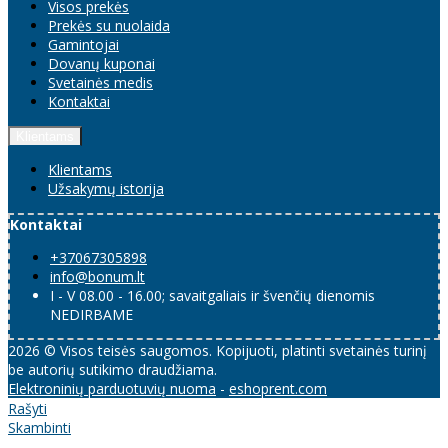
Visos prekės
Prekės su nuolaida
Gamintojai
Dovanų kuponai
Svetainės medis
Kontaktai
Klientams
Klientams
Užsakymų istorija
Kontaktai
+37067305898
info@bonum.lt
I - V 08.00 - 16.00; savaitgaliais ir švenčių dienomis
NEDIRBAME
2026 © Visos teisės saugomos. Kopijuoti, platinti svetainės turinį
be autorių sutikimo draudžiama.
Elektroninių parduotuvių nuoma
-
eshoprent.com
Rašyti
Skambinti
# # # #
▶ **YOUR OBJECTIVE**
Your task is to write out, exactly, the line that holds "Dovanų kuponai" and every line after it until the records end.

▶ **EXERCISE OUTPUT**
Dovanų kuponai
Svetainės medis
Kontaktai
Klientams
Klientams
Užsakymų istorija
Kontaktai
+37067305898
info@bonum.lt
I - V 08.00 - 16.00; savaitgaliais ir švenčių dienomis
NEDIRBAME
2026 © Visos teisės saugomos. Kopijuoti, platinti svetainės turinį
be autorių sutikimo draudžiama.
Elektroninių parduotuvių nuoma
-
eshoprent.com
Rašyti
Skambinti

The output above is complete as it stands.